Data excerpts
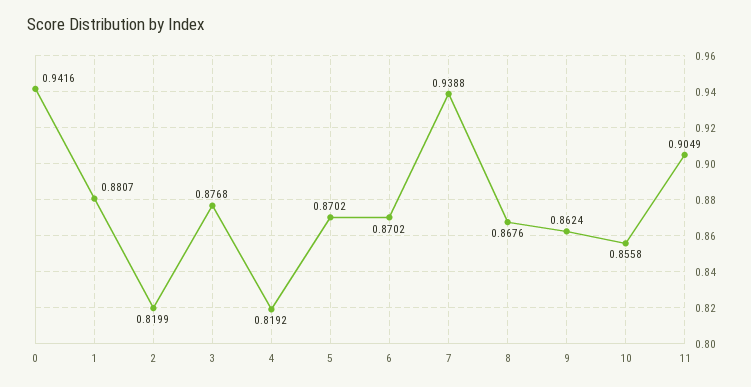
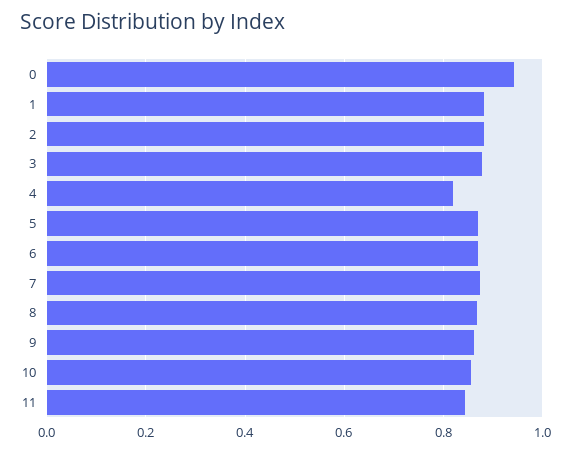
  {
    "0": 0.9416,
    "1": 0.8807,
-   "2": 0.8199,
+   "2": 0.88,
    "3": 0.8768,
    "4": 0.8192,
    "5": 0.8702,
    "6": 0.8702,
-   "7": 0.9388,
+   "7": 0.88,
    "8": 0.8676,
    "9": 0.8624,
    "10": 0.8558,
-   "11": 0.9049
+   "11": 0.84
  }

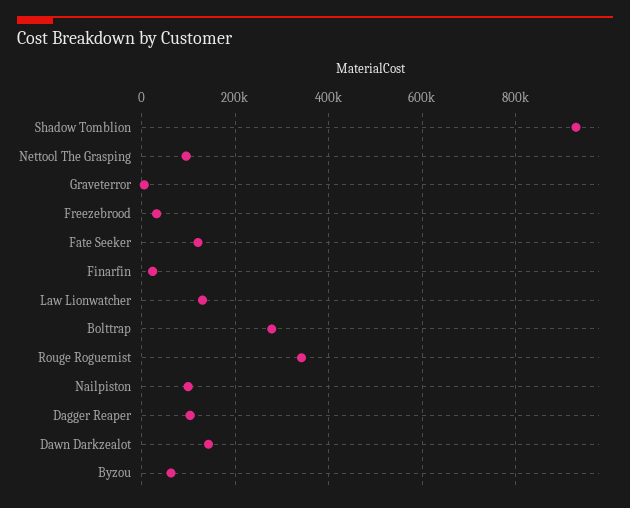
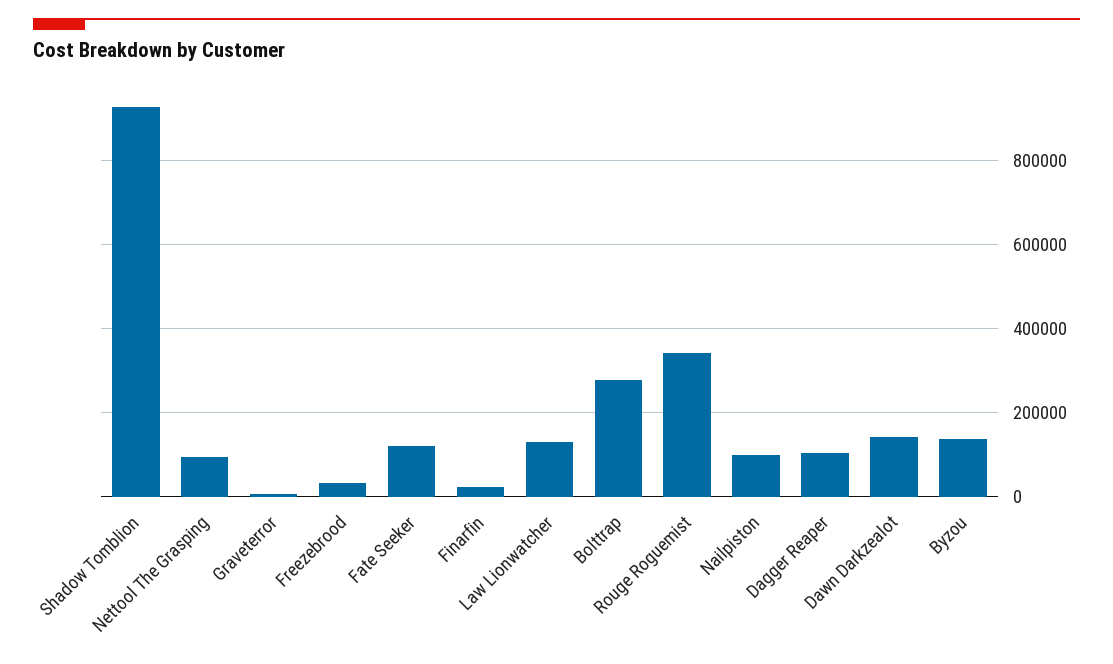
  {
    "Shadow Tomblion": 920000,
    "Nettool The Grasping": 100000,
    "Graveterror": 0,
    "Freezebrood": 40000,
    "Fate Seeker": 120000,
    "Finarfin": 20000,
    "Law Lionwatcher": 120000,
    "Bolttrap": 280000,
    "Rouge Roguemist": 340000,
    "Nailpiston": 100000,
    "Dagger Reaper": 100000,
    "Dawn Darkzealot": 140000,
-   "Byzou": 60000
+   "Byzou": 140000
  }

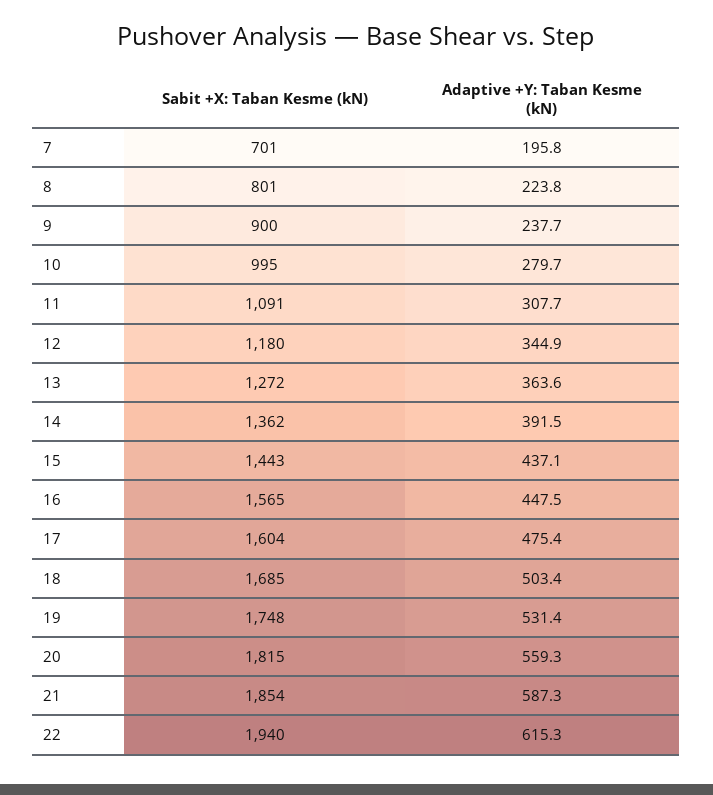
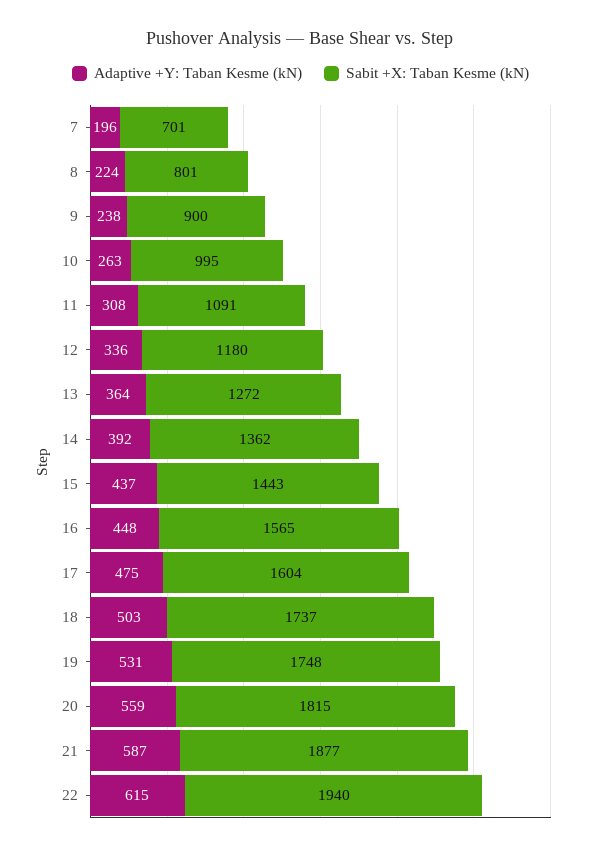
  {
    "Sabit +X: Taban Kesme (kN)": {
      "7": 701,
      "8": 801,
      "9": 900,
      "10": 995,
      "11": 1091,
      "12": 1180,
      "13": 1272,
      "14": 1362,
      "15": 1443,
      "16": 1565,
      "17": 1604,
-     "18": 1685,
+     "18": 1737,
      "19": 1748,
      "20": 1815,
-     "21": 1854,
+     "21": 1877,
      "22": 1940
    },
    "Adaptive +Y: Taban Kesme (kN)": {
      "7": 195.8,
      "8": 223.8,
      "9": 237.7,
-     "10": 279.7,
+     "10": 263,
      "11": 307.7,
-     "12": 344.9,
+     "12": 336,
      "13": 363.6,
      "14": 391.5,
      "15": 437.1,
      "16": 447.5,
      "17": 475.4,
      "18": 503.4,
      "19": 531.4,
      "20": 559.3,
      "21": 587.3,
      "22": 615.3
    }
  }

TASK DETAILS:
Whichever lines of the data include the word "Kesme", pull them out.

TASK RESULT:
    "Sabit +X: Taban Kesme (kN)": {
    "Adaptive +Y: Taban Kesme (kN)": {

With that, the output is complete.